North Korean propaganda: “Martyriu” for Russia

Each seventh soldier sent by North Korea to fight for Russia fell on the front, according to the information services at Seoul. The Phenian regime claims that participation in the war would serve the defense of the homeland.

Kim Jong-un homage to the soldiers fallen on the Ukraine front
The losses are huge: about 2000 of the 13,000 soldiers sent by North Korea in support of the Kremlin army would have died so far in the Russian Aggression war against Ukraine. The figures come from an updated estimate of the South Korean Intelligence Service NIS, published in early September.
In order to present these losses in a positive light in the face of its own population, the regime resorts to its old instrument: propaganda. It works so well in the isolated country because people do not have access to alternative stories, different from those broadcast by the national media channels, strictly censored by the North Korean state.

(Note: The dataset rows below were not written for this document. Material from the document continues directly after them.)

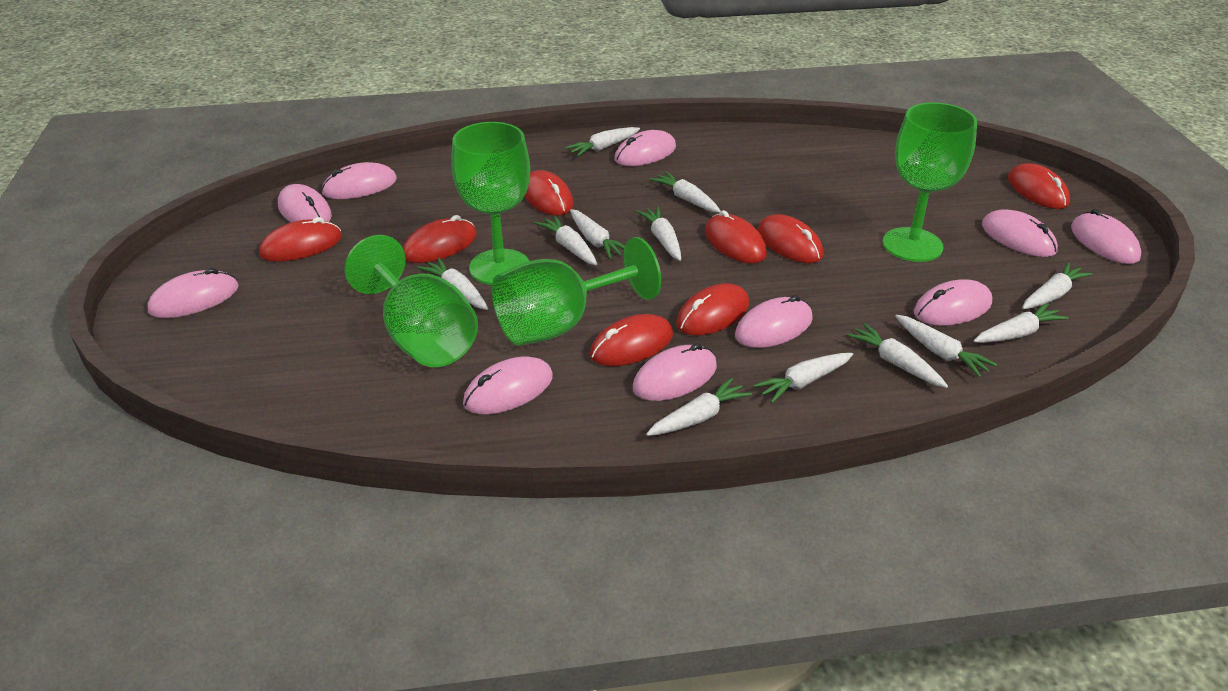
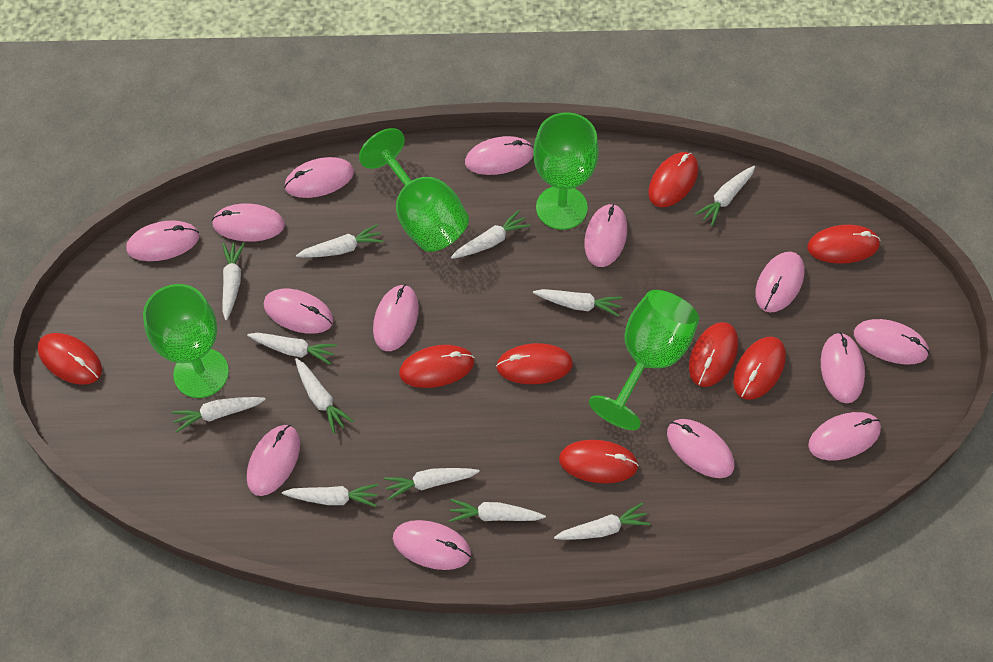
pink mouse: 10 -> 14

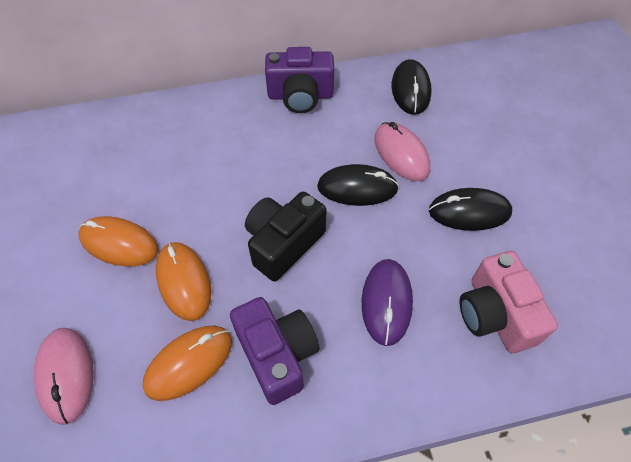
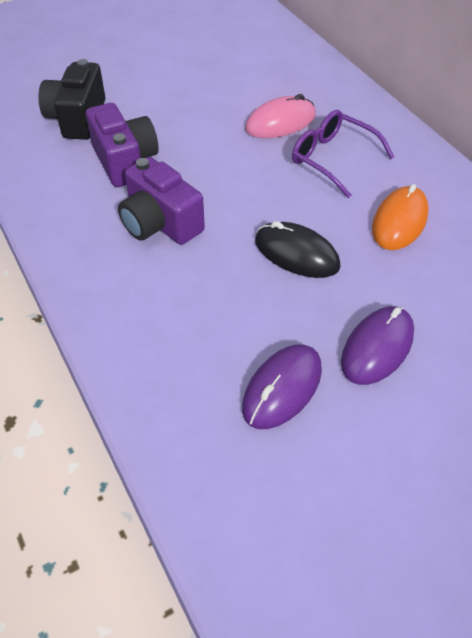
black mouse: 3 -> 1
orange mouse: 3 -> 1
pink camera: 1 -> 0
pink mouse: 2 -> 1
purple glasses: 0 -> 1
purple mouse: 1 -> 2

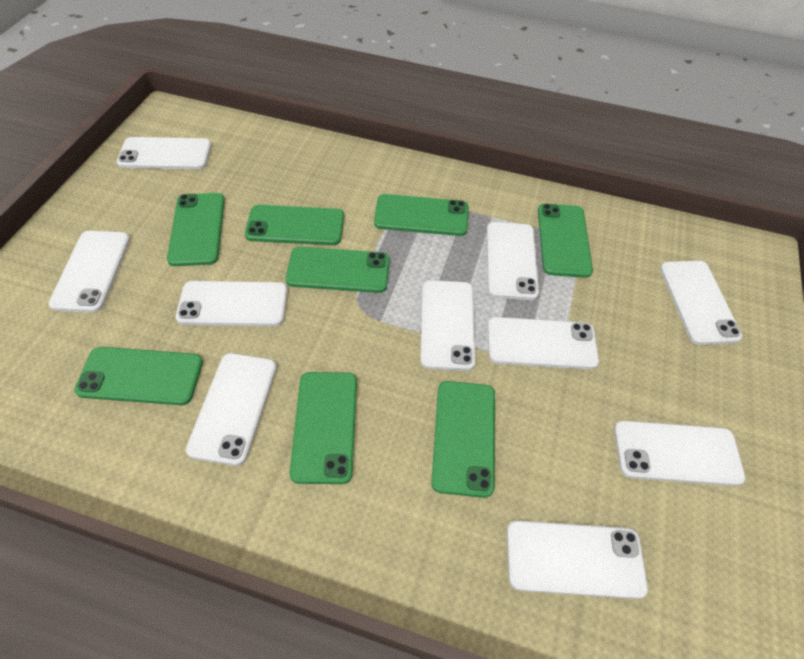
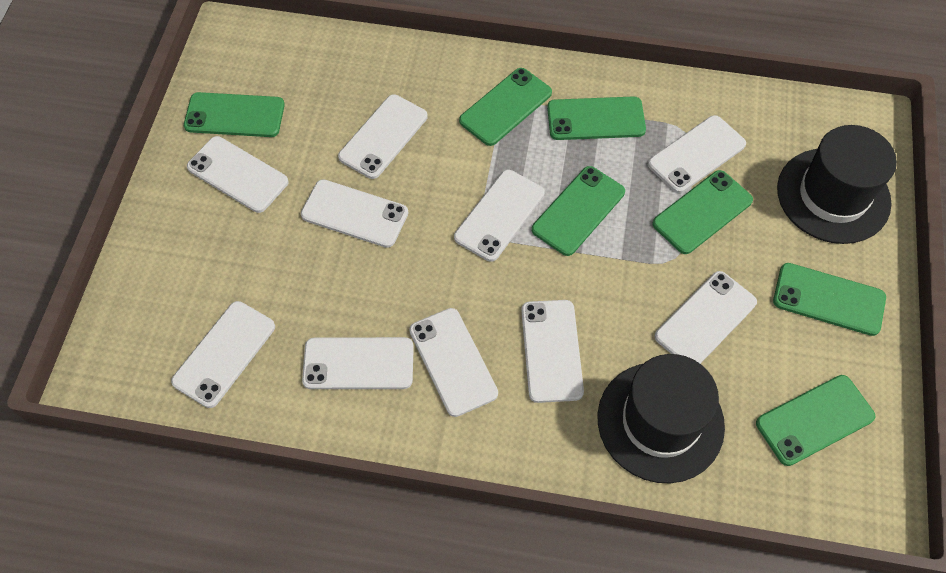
black hat: 0 -> 2
green phone: 8 -> 7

Kom Jonj-un handed a portrait to the family of a soldier fallen on the front
Young people are urged to enlist in the army to become “suicidal commands with bullets and bombs.” On August 31, the North Korean state media transmitted a documentary about the troops stationed in Ukraine. Two soldiers were presented, Yun Jong-Hyuk, 20, and Woo Wi-Hyuk, 19. According to the television material, the two would not have wanted to be captured by the Ukrainian soldiers and put an end to their days, detonating a grenade. The state media qualified this suicidal gesture as a “heroic”.
“Heroic martyr”
The leader Kim Jong Un also appeared on the screens, while leaning in front of the portraits of the dead soldiers, thus paying them a tribute. The images then showed him hugging grieving relatives.
“This is typical for North Korea,” explains Min Song-Jae, professor of communication sciences and media at Peace University in New York. By ideological indoctrination, the following soldiers and generations must be educated in the spirit of patriotism.
“They show images of soldiers who commit suicide, because this fits perfectly with the regime narrative, for decades, about supreme loyalty and the availability to sacrifice,” says Min, in an interview for DW. The facts of the dead soldiers are presented in North Korea as a “heroic martyr”, not as “meaningless loss”.
The regime lives in a permanent fear of collapse
Erwin Tan, an international professor at Hankuk University of Foreign Studies in Seoul, has another theory. The dead North Korean soldiers would have been forced to suicide after an attempt to desert or due to weak performance on the front. “Such filming could be intended to convey to the other members of the North Korean Army the message that” cowardice and incompetence “will not be tolerated.”
The North Korean regime uses propaganda and strict internal security services to impose loyalty to its citizens. However, political leadership lives in a permanent fear: it is afraid of a collapse similar to that of the USSR and the states of Eastern Europe around 1990.
Particularly alarming for Phenian is the destiny of the Romanian dictator Nicolae Ceausescu, a friend of Kim Ir Sen, the grandfather of the current supreme leader Kim Jong-un and the founder of the North Korean dictatorship. Ceausescu has led Romania since 1965 and has been inspired by the North Korean oppressive practices. In December 1989, after a popular revolt, he was executed with his wife, Elena. “The North Korean regime is fully aware of the fragility of its power position,” comments Tan.
Back: War against Ukraine as defense of North Korea
The Phenian regime braids various propaganda topics, such as the Agestion of the US, Japan and South Korea. The war against Ukraine is “another front of this fight,” says Min. “Thus, it is transformed from a war carried in the name of Russia into a direct defense of the homeland.”
The speech of the North Korean state media, according to which the soldiers fight against Americans, South Koreans and Japanese, “serves to make a distant and confused war to appear immediately and coherently.” It awakens familiar feelings such as pride, revenge and resistance and helps to mask the unpleasant reality: North Koreans die for Moscow's interests, not for theirs.